Responda às perguntas a seguir com base no trecho sobre o Boca e o técnico Lorenzo:
(a) Segundo Salinas, onde os jogadores viviam concentrados?
(b) A que cidade Lorenzo levou toda a delegação durante a pausa do Metropolitano?
(c) Em que restaurante ele discutia a ideia de jogo todas as sextas-feiras?

:: TRECHO DO TEXTO ::

Foi preciso se contentar em pegar o vice europeu, o Borussia Mönchengladbach, e já em 1978 – ano em que o grande reforço foi o arisco e temperamental ponta Carlos Salinas, mais um ex-River que sempre torcera pelo Boca a chegar ao barco. El Loco Salinas estava saudoso em 2016 sobre o mestre: “era um técnico muito motivador. Tinha o apoio do povo, do presidente, do plantel… e te fazia entender que o Boca era Sportivo Ganhar Sempre. Tão logo cheguei, me dei conta de que tinha que chegar nos pés, morder a orelha do rival, tinha que ganhar, ganhar e ganhar. Vivíamos concentrados em La Candela, porque jogávamos a cada três dias. Quando vinham as esposas nos visitar, ele as corria dali dizendo-lhes: ‘senhoras, quando eles deixarem o futebol já vão ter tempo para tudo'”.
O ano de 1978 teve um primeiro semestre pouco digno, marcado pela perda da Copa Interamericana (antigo tira-teima entre vencedores da Libertadores e da Concacaf) para o América, o empate em 2-2 em plena Bombonera no primeiro duelo com os alemães do Gladbach e a ausência de qualquer jogador do Boca na seleção que venceria a Copa do Mundo ao fim de junho. Mas esse torneio renderia frutos indiretos: aproveitando a pausa do Metropolitano em prol do evento, Lorenzo levou toda a delegação a Córdoba, cidade utilizada pela concentração da seleção alemã-ocidental, a fim de espionar abertamente o estilo de jogo adversário e imaginar os antídotos (enquanto antecipava à Placar que Kempes, decepção na primeira fase, seria o craque da Copa). E não só: tratou de enviar emissários à própria Alemanha com semanas de antecedência ao jogo da volta para ter um relatório completo do Borussia, ciente de que o adversário não se daria aos mesmos trabalhos.
Por três meses, discutia cada sexta-feira no restaurante La Cabaña com os mais experientes a ideia de jogo. El Loco Salinas, naquela mesma nota de 2016, deu mais detalhes: “Lorenzo mandou antes um cara de sua confiança que falava alemão, para que visse como era o campo de jogo e todas essas coisas. Era um gramado muito rápido, como são todos agora, então preferiu pôr uma equipe mais leve e deixou de fora alguns titulares”. Com os relatórios em mãos, o treinador se permitiu abrir mão de sua famosa retranca (“no futebol se ataca e se contra-ataca. Havia vezes que me deixava atacar, porque os defensores rivais eram lentos para voltar. Provocava o espaço e os pegava no contrapé. É uma forma de jogo como qualquer outra”, minimizava em 1995). E seu Boca surrou por 3-0, dentro da Europa.

:::
:: REGISTROS FORNECIDOS ::

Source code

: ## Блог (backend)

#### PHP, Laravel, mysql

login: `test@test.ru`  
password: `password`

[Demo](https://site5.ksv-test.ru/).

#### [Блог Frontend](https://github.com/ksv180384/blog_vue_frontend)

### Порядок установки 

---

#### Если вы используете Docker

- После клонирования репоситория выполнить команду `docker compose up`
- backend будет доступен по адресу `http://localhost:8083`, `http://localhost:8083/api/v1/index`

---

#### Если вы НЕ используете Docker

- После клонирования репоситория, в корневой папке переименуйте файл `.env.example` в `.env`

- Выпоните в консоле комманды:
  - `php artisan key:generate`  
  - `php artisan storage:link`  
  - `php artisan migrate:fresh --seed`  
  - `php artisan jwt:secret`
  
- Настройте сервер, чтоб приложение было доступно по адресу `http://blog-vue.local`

:::
:: REGISTROS FORNECIDOS ::

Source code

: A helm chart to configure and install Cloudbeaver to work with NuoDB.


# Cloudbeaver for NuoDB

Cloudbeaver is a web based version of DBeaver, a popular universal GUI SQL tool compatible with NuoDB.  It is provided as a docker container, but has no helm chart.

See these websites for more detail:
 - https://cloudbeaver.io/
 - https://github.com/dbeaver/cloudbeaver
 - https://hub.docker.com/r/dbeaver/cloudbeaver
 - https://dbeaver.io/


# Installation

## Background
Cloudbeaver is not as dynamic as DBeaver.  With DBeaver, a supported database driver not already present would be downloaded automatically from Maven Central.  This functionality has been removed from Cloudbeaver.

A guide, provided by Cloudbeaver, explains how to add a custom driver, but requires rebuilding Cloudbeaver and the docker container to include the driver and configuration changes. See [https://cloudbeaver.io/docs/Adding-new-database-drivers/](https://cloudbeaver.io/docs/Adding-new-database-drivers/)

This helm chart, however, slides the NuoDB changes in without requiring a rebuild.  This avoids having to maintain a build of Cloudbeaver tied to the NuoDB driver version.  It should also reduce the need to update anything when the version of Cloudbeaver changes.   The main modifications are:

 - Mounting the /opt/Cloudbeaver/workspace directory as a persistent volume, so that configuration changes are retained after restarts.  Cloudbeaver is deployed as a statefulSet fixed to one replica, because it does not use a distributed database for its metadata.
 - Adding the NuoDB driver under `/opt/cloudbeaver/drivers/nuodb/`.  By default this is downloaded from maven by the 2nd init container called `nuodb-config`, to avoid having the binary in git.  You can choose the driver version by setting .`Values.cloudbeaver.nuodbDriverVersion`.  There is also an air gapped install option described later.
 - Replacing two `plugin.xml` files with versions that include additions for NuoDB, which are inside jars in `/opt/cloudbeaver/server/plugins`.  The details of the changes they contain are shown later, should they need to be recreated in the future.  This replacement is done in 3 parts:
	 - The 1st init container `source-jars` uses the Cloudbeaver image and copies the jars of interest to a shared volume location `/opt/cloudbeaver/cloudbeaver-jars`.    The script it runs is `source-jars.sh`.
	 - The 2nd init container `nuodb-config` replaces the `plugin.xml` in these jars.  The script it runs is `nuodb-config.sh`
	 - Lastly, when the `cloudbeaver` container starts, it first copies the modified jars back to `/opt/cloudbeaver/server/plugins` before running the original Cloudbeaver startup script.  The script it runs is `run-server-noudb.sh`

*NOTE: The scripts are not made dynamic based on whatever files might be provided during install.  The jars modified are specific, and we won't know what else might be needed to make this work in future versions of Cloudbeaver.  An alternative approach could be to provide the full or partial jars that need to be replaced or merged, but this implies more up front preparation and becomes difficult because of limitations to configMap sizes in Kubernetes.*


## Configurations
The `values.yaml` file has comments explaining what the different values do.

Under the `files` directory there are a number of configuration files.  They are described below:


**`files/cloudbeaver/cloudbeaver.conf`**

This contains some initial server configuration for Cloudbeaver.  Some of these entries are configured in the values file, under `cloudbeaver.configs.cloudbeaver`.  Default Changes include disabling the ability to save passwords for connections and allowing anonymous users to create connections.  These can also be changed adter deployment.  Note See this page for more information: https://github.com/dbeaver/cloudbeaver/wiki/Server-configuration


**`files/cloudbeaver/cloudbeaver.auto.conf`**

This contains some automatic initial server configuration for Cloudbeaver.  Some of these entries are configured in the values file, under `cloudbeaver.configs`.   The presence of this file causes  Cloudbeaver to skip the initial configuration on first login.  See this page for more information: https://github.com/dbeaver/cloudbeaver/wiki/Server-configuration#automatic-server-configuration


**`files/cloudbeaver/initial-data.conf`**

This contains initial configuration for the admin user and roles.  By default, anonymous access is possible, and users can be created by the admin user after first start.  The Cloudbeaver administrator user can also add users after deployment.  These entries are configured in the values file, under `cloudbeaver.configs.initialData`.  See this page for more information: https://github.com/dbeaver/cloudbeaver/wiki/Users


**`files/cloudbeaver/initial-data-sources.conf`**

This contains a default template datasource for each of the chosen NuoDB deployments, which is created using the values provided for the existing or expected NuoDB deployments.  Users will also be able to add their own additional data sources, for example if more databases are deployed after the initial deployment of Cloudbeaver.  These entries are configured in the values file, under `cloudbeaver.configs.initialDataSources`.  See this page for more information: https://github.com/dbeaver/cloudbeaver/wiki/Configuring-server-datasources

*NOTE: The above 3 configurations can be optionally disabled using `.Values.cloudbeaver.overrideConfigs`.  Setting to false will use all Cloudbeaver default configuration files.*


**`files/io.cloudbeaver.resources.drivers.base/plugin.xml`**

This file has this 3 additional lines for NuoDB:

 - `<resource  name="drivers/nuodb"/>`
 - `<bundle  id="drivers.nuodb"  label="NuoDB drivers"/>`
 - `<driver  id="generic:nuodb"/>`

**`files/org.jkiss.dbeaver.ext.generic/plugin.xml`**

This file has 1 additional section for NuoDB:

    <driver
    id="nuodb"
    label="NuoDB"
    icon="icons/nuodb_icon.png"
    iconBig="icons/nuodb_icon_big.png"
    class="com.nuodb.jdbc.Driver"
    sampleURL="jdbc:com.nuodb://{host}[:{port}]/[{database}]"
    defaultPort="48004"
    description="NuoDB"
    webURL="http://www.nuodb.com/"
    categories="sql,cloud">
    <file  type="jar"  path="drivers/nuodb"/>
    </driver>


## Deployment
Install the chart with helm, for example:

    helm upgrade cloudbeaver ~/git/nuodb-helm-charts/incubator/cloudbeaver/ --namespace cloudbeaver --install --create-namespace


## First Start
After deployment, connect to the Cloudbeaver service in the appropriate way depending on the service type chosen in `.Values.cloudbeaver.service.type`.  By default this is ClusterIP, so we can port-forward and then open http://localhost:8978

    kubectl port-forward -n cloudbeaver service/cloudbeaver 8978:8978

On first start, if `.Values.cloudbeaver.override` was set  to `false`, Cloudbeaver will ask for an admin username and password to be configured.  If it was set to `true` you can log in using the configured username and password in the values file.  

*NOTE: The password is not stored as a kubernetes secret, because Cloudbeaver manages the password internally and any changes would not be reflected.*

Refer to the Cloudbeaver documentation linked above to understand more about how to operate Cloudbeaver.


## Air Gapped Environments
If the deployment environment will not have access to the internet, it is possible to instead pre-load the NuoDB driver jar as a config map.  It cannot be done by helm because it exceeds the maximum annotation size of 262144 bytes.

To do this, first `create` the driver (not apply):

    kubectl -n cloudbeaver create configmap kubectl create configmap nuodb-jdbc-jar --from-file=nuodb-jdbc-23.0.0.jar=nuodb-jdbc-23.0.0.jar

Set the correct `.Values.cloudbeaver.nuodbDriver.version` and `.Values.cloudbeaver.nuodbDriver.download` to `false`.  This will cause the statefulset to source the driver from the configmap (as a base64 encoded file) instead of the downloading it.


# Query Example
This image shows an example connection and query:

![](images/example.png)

:::

#### RESPOSTA DO EXERCÍCIO:
(a) Em La Candela.
(b) A Córdoba.
(c) No restaurante La Cabaña.